### TASK DESCRIPTION:
Reproduce the following lines verbatim, omitting the pictures from your reply.

BEGIN

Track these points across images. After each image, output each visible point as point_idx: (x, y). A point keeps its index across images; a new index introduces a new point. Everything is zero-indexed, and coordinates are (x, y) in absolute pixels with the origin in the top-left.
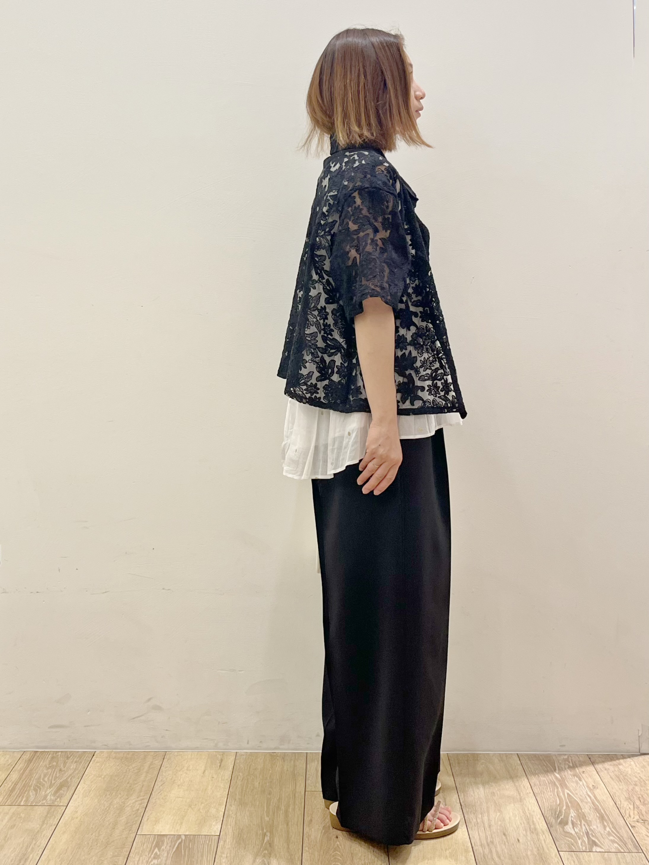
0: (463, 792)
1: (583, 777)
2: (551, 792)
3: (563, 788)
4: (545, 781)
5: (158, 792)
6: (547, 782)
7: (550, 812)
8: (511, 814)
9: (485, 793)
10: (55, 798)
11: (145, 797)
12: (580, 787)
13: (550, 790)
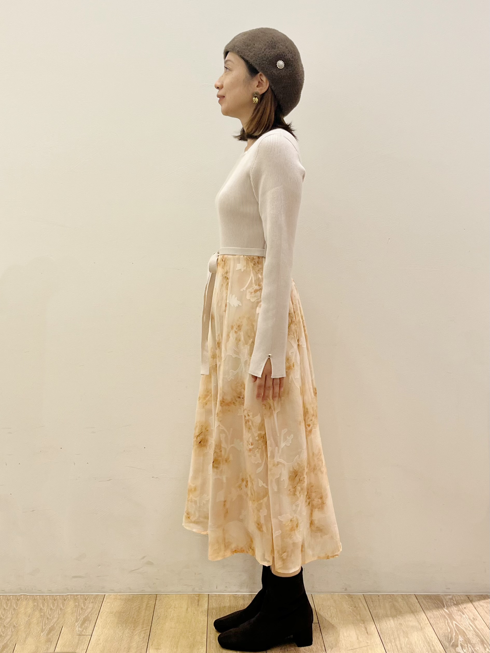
0: (379, 623)
1: (464, 611)
2: (443, 623)
3: (451, 619)
4: (438, 615)
5: (156, 625)
6: (439, 615)
7: (444, 638)
8: (416, 639)
9: (395, 624)
10: (82, 629)
11: (147, 628)
12: (464, 619)
13: (442, 622)
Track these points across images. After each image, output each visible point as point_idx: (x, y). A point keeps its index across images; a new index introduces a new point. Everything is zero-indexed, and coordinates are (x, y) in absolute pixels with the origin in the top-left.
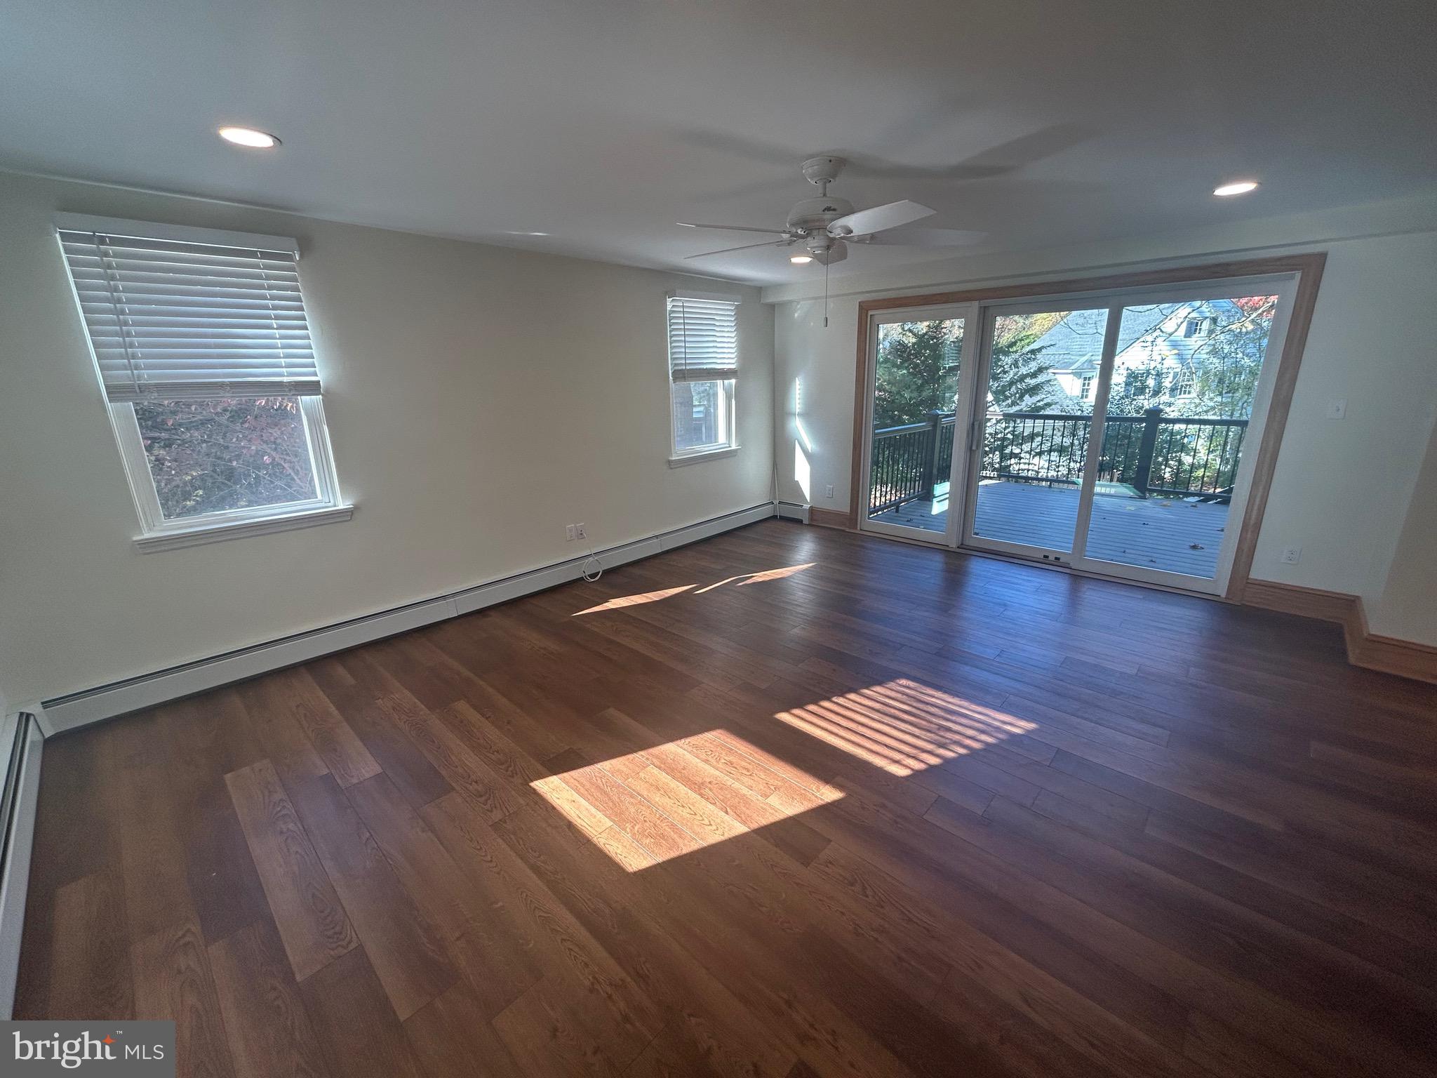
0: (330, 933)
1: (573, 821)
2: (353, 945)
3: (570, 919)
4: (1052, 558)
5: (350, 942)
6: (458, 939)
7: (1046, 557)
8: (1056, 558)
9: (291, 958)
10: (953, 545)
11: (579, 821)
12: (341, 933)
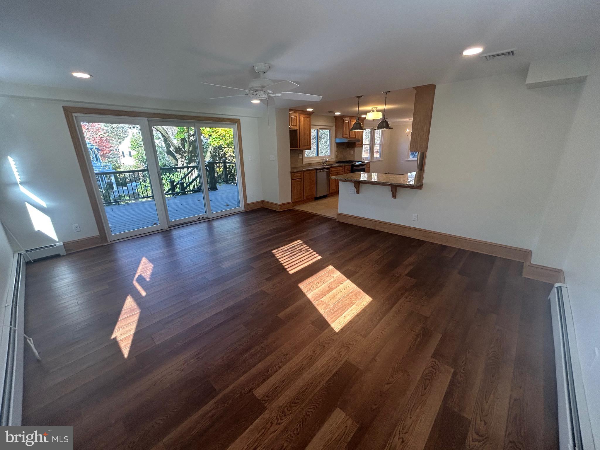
0: (434, 370)
1: (355, 315)
2: (433, 360)
3: (394, 309)
4: (201, 218)
5: (432, 361)
6: (414, 331)
7: (199, 218)
8: (203, 217)
9: (450, 378)
10: (166, 227)
11: (354, 314)
12: (432, 366)
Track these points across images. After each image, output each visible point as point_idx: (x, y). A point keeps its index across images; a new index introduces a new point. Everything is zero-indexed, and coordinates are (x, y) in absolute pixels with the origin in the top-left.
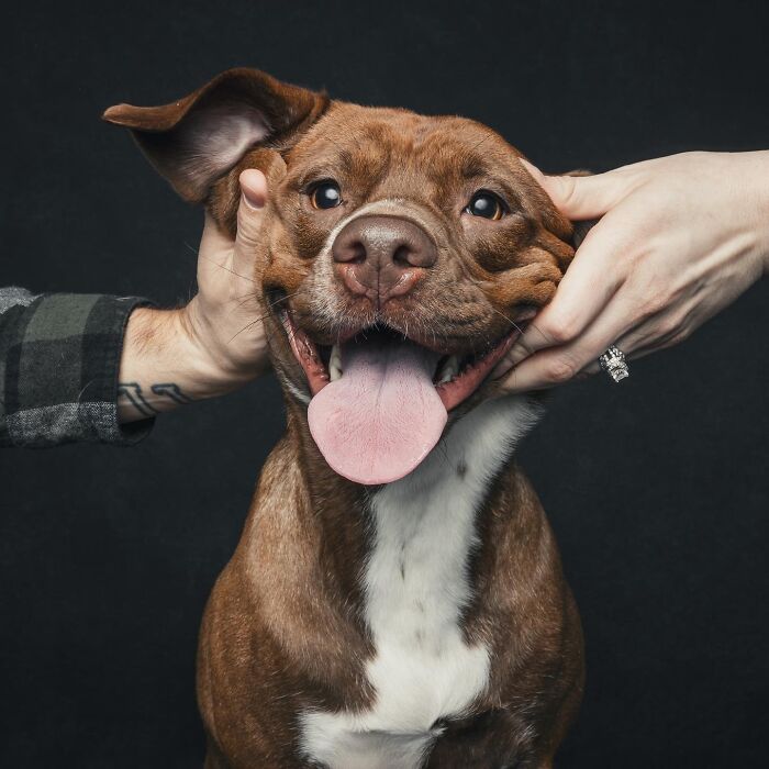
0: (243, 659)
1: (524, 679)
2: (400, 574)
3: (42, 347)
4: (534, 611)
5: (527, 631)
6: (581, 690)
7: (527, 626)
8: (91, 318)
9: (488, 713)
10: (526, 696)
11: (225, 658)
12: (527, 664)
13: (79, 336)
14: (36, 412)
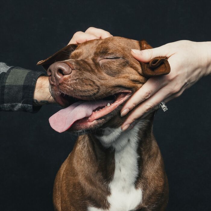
0: (71, 190)
1: (152, 199)
2: (120, 171)
3: (11, 87)
4: (154, 179)
5: (152, 184)
6: (167, 202)
7: (152, 183)
8: (25, 80)
9: (142, 208)
10: (152, 204)
11: (66, 189)
12: (153, 194)
13: (22, 85)
14: (9, 104)
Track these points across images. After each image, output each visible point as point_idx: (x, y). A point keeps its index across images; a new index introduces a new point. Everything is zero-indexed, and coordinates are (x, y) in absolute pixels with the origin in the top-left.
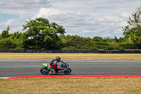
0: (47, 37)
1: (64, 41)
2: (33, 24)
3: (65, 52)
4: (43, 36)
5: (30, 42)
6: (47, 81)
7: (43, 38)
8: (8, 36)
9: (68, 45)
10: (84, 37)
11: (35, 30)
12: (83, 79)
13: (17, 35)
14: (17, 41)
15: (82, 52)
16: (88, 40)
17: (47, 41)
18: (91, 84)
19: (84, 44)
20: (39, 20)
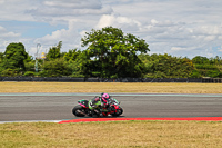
0: (120, 57)
1: (147, 64)
2: (97, 36)
3: (149, 81)
4: (114, 55)
5: (94, 66)
6: (122, 126)
7: (114, 59)
8: (59, 56)
9: (153, 69)
10: (178, 57)
11: (102, 46)
12: (178, 123)
13: (74, 55)
14: (72, 64)
15: (176, 81)
16: (184, 62)
17: (120, 63)
18: (191, 132)
19: (178, 68)
20: (108, 30)
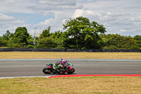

END

### ANSWER TO THIS TASK:
Track these points across images. After each image, output each visible point as point_idx: (x, y). A point keeps its index across images; a new index introduces a new point. Everything is zero-indexed, and coordinates are (x, y) in absolute pixels with the origin in the top-left.
0: (463, 792)
1: (583, 777)
2: (551, 792)
3: (563, 788)
4: (545, 781)
5: (158, 792)
6: (547, 782)
7: (550, 812)
8: (511, 814)
9: (485, 793)
10: (55, 798)
11: (145, 797)
12: (580, 787)
13: (550, 790)
0: (379, 623)
1: (464, 611)
2: (443, 623)
3: (451, 619)
4: (438, 615)
5: (156, 625)
6: (439, 615)
7: (444, 638)
8: (416, 639)
9: (395, 624)
10: (82, 629)
11: (147, 628)
12: (464, 619)
13: (442, 622)
Track these points across images. After each image, output each visible point as point_idx: (x, y). A point keeps its index across images; a new index introduces a new point. Everything is zero-indexed, and coordinates are (x, y) in absolute pixels with the origin in the top-left.
0: (330, 933)
1: (573, 821)
2: (353, 945)
3: (570, 919)
4: (1052, 558)
5: (350, 942)
6: (458, 939)
7: (1046, 557)
8: (1056, 558)
9: (291, 958)
10: (953, 545)
11: (579, 821)
12: (341, 933)
0: (434, 370)
1: (355, 315)
2: (433, 360)
3: (394, 309)
4: (201, 218)
5: (432, 361)
6: (414, 331)
7: (199, 218)
8: (203, 217)
9: (450, 378)
10: (166, 227)
11: (354, 314)
12: (432, 366)
Track these points across images. After each image, output each visible point as point_idx: (x, y). A point keeps its index across images; a new index introduces a new point. Everything is zero-indexed, and coordinates are (x, y) in absolute pixels with the origin in the top-left.
0: (243, 659)
1: (524, 679)
2: (400, 574)
3: (42, 347)
4: (534, 611)
5: (527, 631)
6: (581, 690)
7: (527, 626)
8: (91, 318)
9: (488, 713)
10: (526, 696)
11: (225, 658)
12: (527, 664)
13: (79, 336)
14: (36, 412)
0: (71, 190)
1: (152, 199)
2: (120, 171)
3: (11, 87)
4: (154, 179)
5: (152, 184)
6: (167, 202)
7: (152, 183)
8: (25, 80)
9: (142, 208)
10: (152, 204)
11: (66, 189)
12: (153, 194)
13: (22, 85)
14: (9, 104)
Track these points across images. After each image, output each visible point as point_idx: (x, y). A point keeps its index across images; a new index introduces a new point. Everything is zero-indexed, and coordinates are (x, y) in absolute pixels with the origin in the top-left.
0: (47, 37)
1: (64, 41)
2: (33, 24)
3: (65, 52)
4: (43, 36)
5: (30, 42)
6: (47, 81)
7: (43, 38)
8: (8, 36)
9: (68, 45)
10: (84, 37)
11: (35, 30)
12: (83, 79)
13: (17, 35)
14: (17, 41)
15: (82, 52)
16: (88, 40)
17: (47, 41)
18: (91, 84)
19: (84, 44)
20: (39, 20)
0: (120, 57)
1: (147, 64)
2: (97, 36)
3: (149, 81)
4: (114, 55)
5: (94, 66)
6: (122, 126)
7: (114, 59)
8: (59, 56)
9: (153, 69)
10: (178, 57)
11: (102, 46)
12: (178, 123)
13: (74, 55)
14: (72, 64)
15: (176, 81)
16: (184, 62)
17: (120, 63)
18: (191, 132)
19: (178, 68)
20: (108, 30)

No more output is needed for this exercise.